Risk-Adjusted Performance

0 of 100

 
Weak
 
Strong
Very Weak
Over the last 90 days Avgol Industries 1953 has generated negative risk-adjusted returns adding no value to investors with long positions. Despite weak performance in the last few months, the Stock's basic indicators remain somewhat strong which may send shares a bit higher in May 2024. The current disturbance may also be a sign of long term up-swing for the company investors.
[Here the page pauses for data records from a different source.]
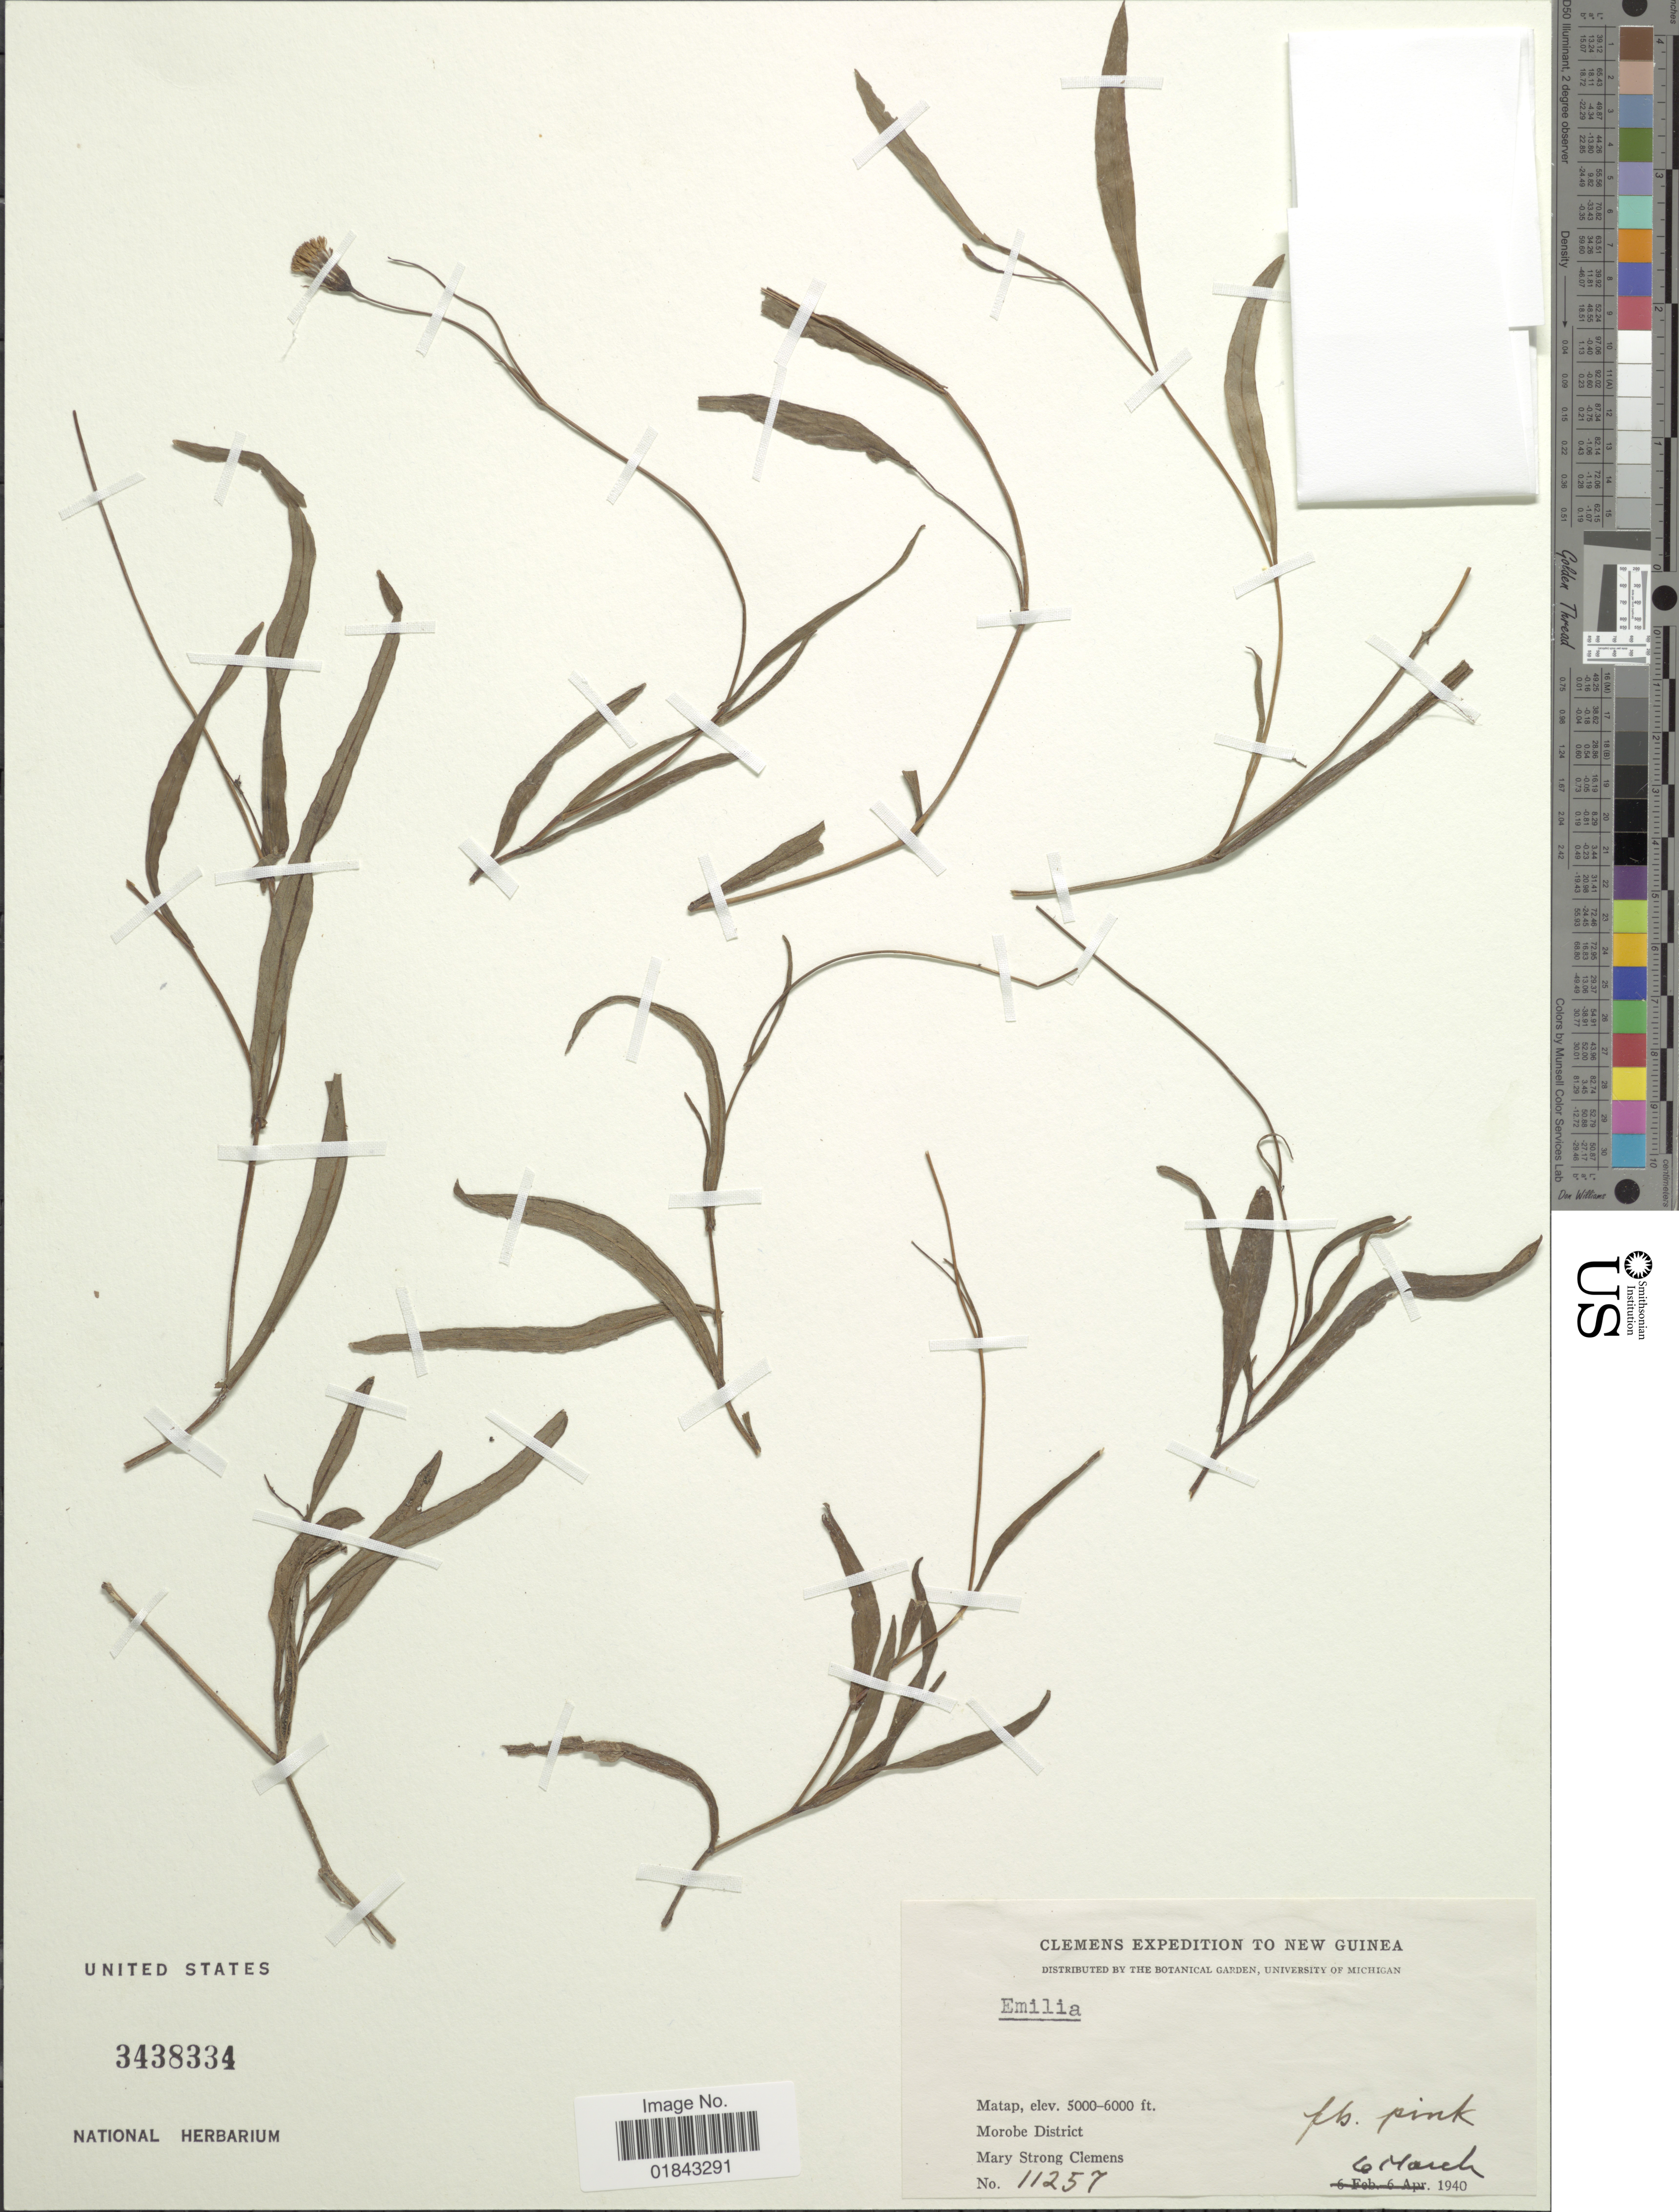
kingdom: Plantae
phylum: Tracheophyta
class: Magnoliopsida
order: Asterales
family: Asteraceae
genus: Emilia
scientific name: Emilia sp.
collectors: M. S. Clemens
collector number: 11257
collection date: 1940-03-06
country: Papua New Guinea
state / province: Morobe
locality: Matap, Morobe District,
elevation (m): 1524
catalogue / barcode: US 3438334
Microsoft and Avgol Industries Volatility Contrast

   Predicted Return Density   
       Returns  

Pair Trading with Microsoft and Avgol Industries

The main advantage of trading using opposite Microsoft and Avgol Industries positions is that it hedges away some unsystematic risk. Because of two separate transactions, even if Microsoft position performs unexpectedly, Avgol Industries can make up some of the losses. Pair trading also minimizes risk from directional movements in the market. For example, if an entire industry or sector drops because of unexpected headlines, the short position in Avgol Industries will offset losses from the drop in Avgol Industries' long position.
The idea behind Microsoft and Avgol Industries 1953 pairs trading is to make the combined position market-neutral, meaning the overall market's direction will not affect its win or loss (or potential downside or upside). This can be achieved by designing a pairs trade with two highly correlated stocks or equities that operate in a similar space or sector, making it possible to obtain profits through simple and relatively low-risk investment.
Check out your portfolio center.
Note that this page's information should be used as a complementary analysis to find the right mix of equity instruments to add to your existing portfolios or create a brand new portfolio. You can also try the Economic Indicators module to top statistical indicators that provide insights into how an economy is performing.